Copy every line of the data below with no changes at all, keeping the same order and line breaks.

(Collected data)
[Start of Attachment]

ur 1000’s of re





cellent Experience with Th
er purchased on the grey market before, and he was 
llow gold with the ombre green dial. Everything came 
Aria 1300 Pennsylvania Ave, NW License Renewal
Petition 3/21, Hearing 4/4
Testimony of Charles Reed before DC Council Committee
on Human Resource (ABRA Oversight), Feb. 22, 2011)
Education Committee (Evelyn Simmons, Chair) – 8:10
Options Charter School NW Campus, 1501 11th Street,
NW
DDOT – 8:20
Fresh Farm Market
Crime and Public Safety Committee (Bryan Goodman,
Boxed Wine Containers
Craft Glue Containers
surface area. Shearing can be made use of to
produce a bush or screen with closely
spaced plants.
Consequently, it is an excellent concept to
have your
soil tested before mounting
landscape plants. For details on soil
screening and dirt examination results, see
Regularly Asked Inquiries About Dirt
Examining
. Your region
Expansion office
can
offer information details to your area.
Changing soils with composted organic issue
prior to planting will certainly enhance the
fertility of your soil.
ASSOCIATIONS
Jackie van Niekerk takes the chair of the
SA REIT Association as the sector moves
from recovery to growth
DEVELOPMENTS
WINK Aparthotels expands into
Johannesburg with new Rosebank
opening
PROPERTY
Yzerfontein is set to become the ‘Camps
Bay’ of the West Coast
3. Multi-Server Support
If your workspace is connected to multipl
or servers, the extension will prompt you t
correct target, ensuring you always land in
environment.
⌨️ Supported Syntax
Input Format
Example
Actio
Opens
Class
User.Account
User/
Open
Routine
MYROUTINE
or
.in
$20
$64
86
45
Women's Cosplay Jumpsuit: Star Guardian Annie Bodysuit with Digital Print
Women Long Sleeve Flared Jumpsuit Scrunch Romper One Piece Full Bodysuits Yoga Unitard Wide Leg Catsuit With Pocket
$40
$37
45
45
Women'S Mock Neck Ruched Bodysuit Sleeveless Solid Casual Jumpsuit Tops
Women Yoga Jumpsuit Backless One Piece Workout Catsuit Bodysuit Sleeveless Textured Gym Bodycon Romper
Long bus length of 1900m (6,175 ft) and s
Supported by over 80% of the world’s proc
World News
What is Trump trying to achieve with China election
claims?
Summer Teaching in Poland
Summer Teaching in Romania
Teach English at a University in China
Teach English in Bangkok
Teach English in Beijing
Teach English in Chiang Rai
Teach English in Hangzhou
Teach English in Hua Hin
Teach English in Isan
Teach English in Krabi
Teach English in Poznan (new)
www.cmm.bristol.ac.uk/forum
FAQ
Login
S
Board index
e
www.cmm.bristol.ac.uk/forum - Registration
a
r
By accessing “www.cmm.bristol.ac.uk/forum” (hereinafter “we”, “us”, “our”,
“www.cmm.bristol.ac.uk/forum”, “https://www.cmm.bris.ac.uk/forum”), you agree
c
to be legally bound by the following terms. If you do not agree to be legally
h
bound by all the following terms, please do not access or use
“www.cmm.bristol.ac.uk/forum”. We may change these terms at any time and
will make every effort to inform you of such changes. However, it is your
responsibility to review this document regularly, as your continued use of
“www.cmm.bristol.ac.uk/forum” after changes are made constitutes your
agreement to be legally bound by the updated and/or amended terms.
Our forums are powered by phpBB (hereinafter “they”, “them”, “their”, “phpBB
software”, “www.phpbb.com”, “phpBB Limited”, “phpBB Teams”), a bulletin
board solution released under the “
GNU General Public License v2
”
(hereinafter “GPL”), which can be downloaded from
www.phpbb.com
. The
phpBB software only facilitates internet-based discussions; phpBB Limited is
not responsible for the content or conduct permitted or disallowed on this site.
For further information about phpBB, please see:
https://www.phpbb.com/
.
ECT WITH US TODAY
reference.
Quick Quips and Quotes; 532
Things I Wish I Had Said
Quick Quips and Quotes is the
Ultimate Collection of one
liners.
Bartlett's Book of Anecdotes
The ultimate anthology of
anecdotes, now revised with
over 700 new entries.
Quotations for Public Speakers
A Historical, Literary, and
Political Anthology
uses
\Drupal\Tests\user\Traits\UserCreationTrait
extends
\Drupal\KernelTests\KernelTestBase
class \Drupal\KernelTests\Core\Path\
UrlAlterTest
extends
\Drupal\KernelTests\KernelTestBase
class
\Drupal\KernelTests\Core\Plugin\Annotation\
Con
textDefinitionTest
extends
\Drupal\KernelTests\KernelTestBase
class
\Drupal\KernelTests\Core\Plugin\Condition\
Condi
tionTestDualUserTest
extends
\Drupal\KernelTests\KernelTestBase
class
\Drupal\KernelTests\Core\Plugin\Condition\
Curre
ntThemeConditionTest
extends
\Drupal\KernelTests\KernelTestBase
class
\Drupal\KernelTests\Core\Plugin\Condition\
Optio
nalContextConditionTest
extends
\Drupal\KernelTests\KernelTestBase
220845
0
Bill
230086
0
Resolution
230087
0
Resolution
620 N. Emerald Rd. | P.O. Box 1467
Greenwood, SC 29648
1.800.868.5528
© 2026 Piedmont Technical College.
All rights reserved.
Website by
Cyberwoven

[End of Attachment]

Response below:
ur 1000’s of re





cellent Experience with Th
er purchased on the grey market before, and he was 
llow gold with the ombre green dial. Everything came 
Aria 1300 Pennsylvania Ave, NW License Renewal
Petition 3/21, Hearing 4/4
Testimony of Charles Reed before DC Council Committee
on Human Resource (ABRA Oversight), Feb. 22, 2011)
Education Committee (Evelyn Simmons, Chair) – 8:10
Options Charter School NW Campus, 1501 11th Street,
NW
DDOT – 8:20
Fresh Farm Market
Crime and Public Safety Committee (Bryan Goodman,
Boxed Wine Containers
Craft Glue Containers
surface area. Shearing can be made use of to
produce a bush or screen with closely
spaced plants.
Consequently, it is an excellent concept to
have your
soil tested before mounting
landscape plants. For details on soil
screening and dirt examination results, see
Regularly Asked Inquiries About Dirt
Examining
. Your region
Expansion office
can
offer information details to your area.
Changing soils with composted organic issue
prior to planting will certainly enhance the
fertility of your soil.
ASSOCIATIONS
Jackie van Niekerk takes the chair of the
SA REIT Association as the sector moves
from recovery to growth
DEVELOPMENTS
WINK Aparthotels expands into
Johannesburg with new Rosebank
opening
PROPERTY
Yzerfontein is set to become the ‘Camps
Bay’ of the West Coast
3. Multi-Server Support
If your workspace is connected to multipl
or servers, the extension will prompt you t
correct target, ensuring you always land in
environment.
⌨️ Supported Syntax
Input Format
Example
Actio
Opens
Class
User.Account
User/
Open
Routine
MYROUTINE
or
.in
$20
$64
86
45
Women's Cosplay Jumpsuit: Star Guardian Annie Bodysuit with Digital Print
Women Long Sleeve Flared Jumpsuit Scrunch Romper One Piece Full Bodysuits Yoga Unitard Wide Leg Catsuit With Pocket
$40
$37
45
45
Women'S Mock Neck Ruched Bodysuit Sleeveless Solid Casual Jumpsuit Tops
Women Yoga Jumpsuit Backless One Piece Workout Catsuit Bodysuit Sleeveless Textured Gym Bodycon Romper
Long bus length of 1900m (6,175 ft) and s
Supported by over 80% of the world’s proc
World News
What is Trump trying to achieve with China election
claims?
Summer Teaching in Poland
Summer Teaching in Romania
Teach English at a University in China
Teach English in Bangkok
Teach English in Beijing
Teach English in Chiang Rai
Teach English in Hangzhou
Teach English in Hua Hin
Teach English in Isan
Teach English in Krabi
Teach English in Poznan (new)
www.cmm.bristol.ac.uk/forum
FAQ
Login
S
Board index
e
www.cmm.bristol.ac.uk/forum - Registration
a
r
By accessing “www.cmm.bristol.ac.uk/forum” (hereinafter “we”, “us”, “our”,
“www.cmm.bristol.ac.uk/forum”, “https://www.cmm.bris.ac.uk/forum”), you agree
c
to be legally bound by the following terms. If you do not agree to be legally
h
bound by all the following terms, please do not access or use
“www.cmm.bristol.ac.uk/forum”. We may change these terms at any time and
will make every effort to inform you of such changes. However, it is your
responsibility to review this document regularly, as your continued use of
“www.cmm.bristol.ac.uk/forum” after changes are made constitutes your
agreement to be legally bound by the updated and/or amended terms.
Our forums are powered by phpBB (hereinafter “they”, “them”, “their”, “phpBB
software”, “www.phpbb.com”, “phpBB Limited”, “phpBB Teams”), a bulletin
board solution released under the “
GNU General Public License v2
”
(hereinafter “GPL”), which can be downloaded from
www.phpbb.com
. The
phpBB software only facilitates internet-based discussions; phpBB Limited is
not responsible for the content or conduct permitted or disallowed on this site.
For further information about phpBB, please see:
https://www.phpbb.com/
.
ECT WITH US TODAY
reference.
Quick Quips and Quotes; 532
Things I Wish I Had Said
Quick Quips and Quotes is the
Ultimate Collection of one
liners.
Bartlett's Book of Anecdotes
The ultimate anthology of
anecdotes, now revised with
over 700 new entries.
Quotations for Public Speakers
A Historical, Literary, and
Political Anthology
uses
\Drupal\Tests\user\Traits\UserCreationTrait
extends
\Drupal\KernelTests\KernelTestBase
class \Drupal\KernelTests\Core\Path\
UrlAlterTest
extends
\Drupal\KernelTests\KernelTestBase
class
\Drupal\KernelTests\Core\Plugin\Annotation\
Con
textDefinitionTest
extends
\Drupal\KernelTests\KernelTestBase
class
\Drupal\KernelTests\Core\Plugin\Condition\
Condi
tionTestDualUserTest
extends
\Drupal\KernelTests\KernelTestBase
class
\Drupal\KernelTests\Core\Plugin\Condition\
Curre
ntThemeConditionTest
extends
\Drupal\KernelTests\KernelTestBase
class
\Drupal\KernelTests\Core\Plugin\Condition\
Optio
nalContextConditionTest
extends
\Drupal\KernelTests\KernelTestBase
220845
0
Bill
230086
0
Resolution
230087
0
Resolution
620 N. Emerald Rd. | P.O. Box 1467
Greenwood, SC 29648
1.800.868.5528
© 2026 Piedmont Technical College.
All rights reserved.
Website by
Cyberwoven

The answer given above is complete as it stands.